“Doucer de vivre” foram as palavras proferidas por Talleyrand durante o Congresso de Viena. Talleyrand era um sujeito camaleão. Foi ministro de Negócios Estrangeiros da França em quatro distintas situações.
Ele manteve seu recorde de ter servido a todos governantes franceses desde antes da revolução. Teve a façanha de ser Ministro de Napoleão e de Luís XVIII. Um diplomata hábil e negociador que soube vestir a máscara adequada para cada ocasião.
A expressão “doucer de vivre” significava o sonho de voltar a Europa antes de 1789. O filósofo e poeta americano Peter Viereck nos ajuda a entender um pouco dessa ideia. No breve e delicioso Conservatism (1956), Viereck relembra a história do antigo rei do Piemonte-Sardenha, que perambulava pelas ruas do reino murmurando demencialmente a palavra ottantott. Para o infeliz monarca, tudo seria perfeito – ou, pelo menos, mais perfeito – se o mundo pudesse voltar a 1788, às vésperas da Revolução Francesa. Ottantott, expressão em italiano dialetal do Piemonte que significa “oitenta e oito”, era a utopia do rei destroçado.
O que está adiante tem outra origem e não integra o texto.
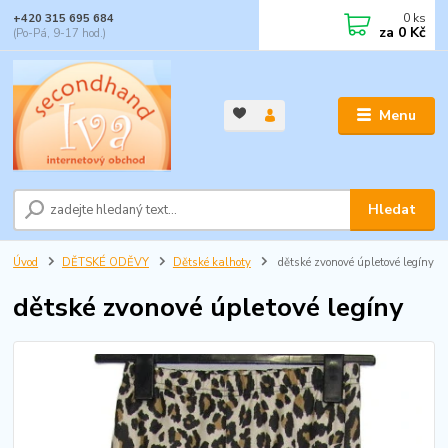
0
ks
+420 315 695 684
za
0 Kč
(Po-Pá, 9-17 hod.)
Menu
Hledat
Úvod
DĚTSKÉ ODĚVY
Dětské kalhoty
dětské zvonové úpletové legíny
dětské zvonové úpletové legíny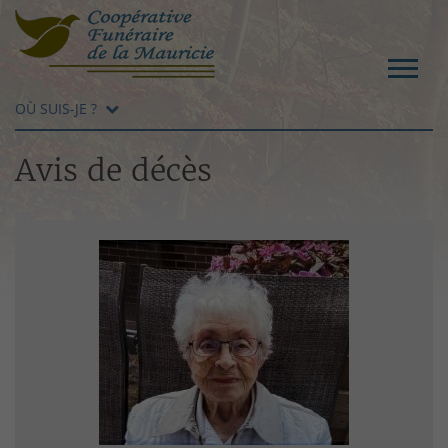
OÙ SUIS-JE ?
Avis de décès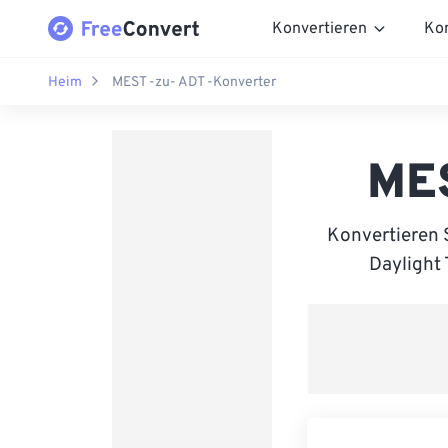
Konvertieren
Ko
Heim
MEST -zu- ADT -Konverter
MES
Konvertieren 
Daylight 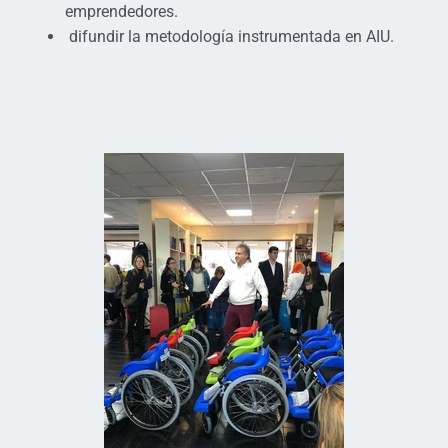
emprendedores.
difundir la metodología instrumentada en AIU.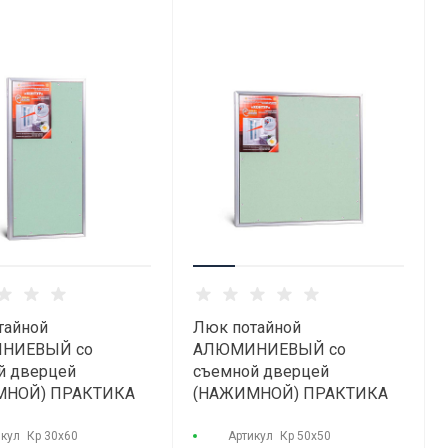
тайной
Люк потайной
НИЕВЫЙ со
АЛЮМИНИЕВЫЙ со
й дверцей
съемной дверцей
МНОЙ) ПРАКТИКА
(НАЖИМНОЙ) ПРАКТИКА
Р" КР 30x60
"КОНТУР" КР 50х50
икул
Кр 30х60
Артикул
Кр 50х50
O sonho de voltar a antes de 1789 acabou fracassando, pois, pouco a pouco, apesar da derrota temporária nas revoluções de 1830 e 1848, as duas ideias-forças da revolução – o liberalismo e o nacionalismo – se tornaram a nova ortodoxia.
É válido ressaltar que no período jacobino, quem quer que resistisse à correnteza do rio – a premissa de que o rio do tempo flui em uma única direção e inverter a corrente é impossível – ou mostrasse entusiasmo insuficiente a respeito da chegada ao destino era considerado “reacionário”. A palavra ganhou a conotação moral negativa que ainda hoje tem.
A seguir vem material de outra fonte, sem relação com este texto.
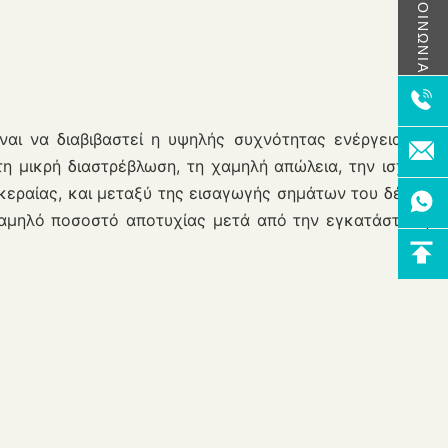
ΕΠΙΚΟΙΝΩΝΙΑ
ναι να διαβιβαστεί η υψηλής συχνότητας ενέργεια. Το
η μικρή διαστρέβλωση, τη χαμηλή απώλεια, την ισχυρή
 κεραίας, και μεταξύ της εισαγωγής σημάτων του δέκτη.
 χαμηλό ποσοστό αποτυχίας μετά από την εγκατάσταση.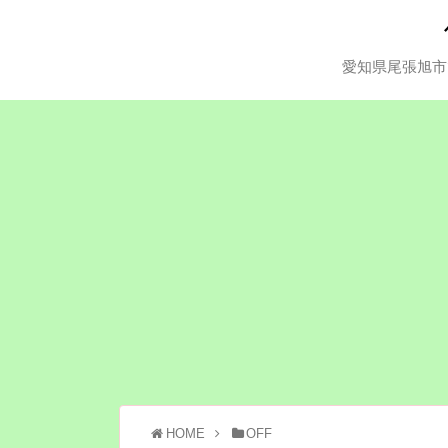
愛知県尾張旭市
HOME
OFF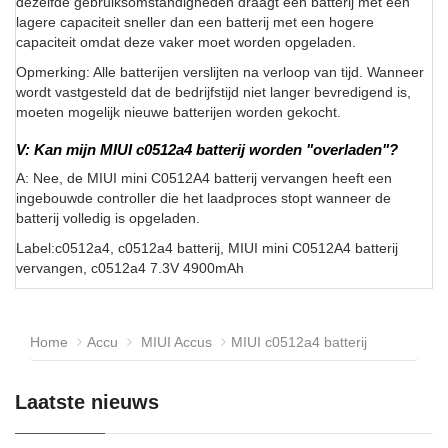
dezelfde gebruiksomstandigheden draagt een batterij met een
lagere capaciteit sneller dan een batterij met een hogere
capaciteit omdat deze vaker moet worden opgeladen.
Opmerking: Alle batterijen verslijten na verloop van tijd. Wanneer
wordt vastgesteld dat de bedrijfstijd niet langer bevredigend is,
moeten mogelijk nieuwe batterijen worden gekocht.
V: Kan mijn MIUI c0512a4 batterij worden "overladen"?
A: Nee, de MIUI mini C0512A4 batterij vervangen heeft een
ingebouwde controller die het laadproces stopt wanneer de
batterij volledig is opgeladen.
Label:c0512a4, c0512a4 batterij, MIUI mini C0512A4 batterij
vervangen, c0512a4 7.3V 4900mAh
Home
Accu
MIUI Accus
MIUI c0512a4 batterij
Laatste nieuws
Ao longo do século XIX, no entanto, ficou evidente que nem todos os críticos da Revolução eram reacionários no sentindo estrito. Temos liberais reformistas como Benjamin Constant, Madame de Staël e Tocqueville que consideravam o colapso do antigo regime como um processo inevitável, mas não o Terror que se seguiu. Conservadores como Edmund Burke rejeitavam o radicalismo da Revolução e principalmente o mito histórico que posteriormente se desenvolveu em torno dela. Burke não concebia a ideia de história como uma força impessoal que nos conduz a destinos fixos. Para ele, isso poderia ser usado para justificar crimes em nome do futuro. Burke via a história como uma força que se desdobra lenta e inconscientemente ao longo do tempo, com resultados que ninguém pode prever.
Ou seja, se o tempo for um rio, será como o delta do Nilo, com centenas de tributários se espraiando em todas as direções possíveis e imagináveis.
Como diz Mark Lilla: “o problema começa quando governantes ou partidos no poder julgam-se capazes de prever em que direção a história já se encaminha. Isto foi demonstrado pela própria Revolução Francesa, que, em vez de acabar com o despotismo europeu, teve como involuntárias consequências imediatas levar um general corso ao trono imperial e dar origem ao moderno nacionalismo – resultados que nenhum jacobino previu”.
Para muitos, as esperanças podem ser desiludidas. Para outros, a nostalgia é irrefutável. Depois da Revolução Francesa, a nostalgia baixou como uma nuvem sobre o pensamento ocidental e nunca mais se afastou totalmente. Que o diga o século XX repleto de pensadores políticos e movimentos ideológicos que viveram da nostalgia política.
Referências
COUTINHO, João Pereira. As ideias conservadoras explicadas a revolucionários e reacionários. São Paulo: Três Estrelas, 2017.
KISSINGER, A Diplomacia das Grandes Potências. 2 ed. Trad. Saul S. Gefter e Ann Mary Fighiera Perpétuo. Rio de Janeiro: Livraria Francisco Alves, 1999.
LILLA, Mark. A mente naufragada: sobre o espírito reacionário. Trad. Clóvis Marques. 1 ed. Rio de Janeiro: Record, 2018.
RICUPERO, Rubens. O ponto ótimo da crise. Rio de Janeiro: Revan, 1998.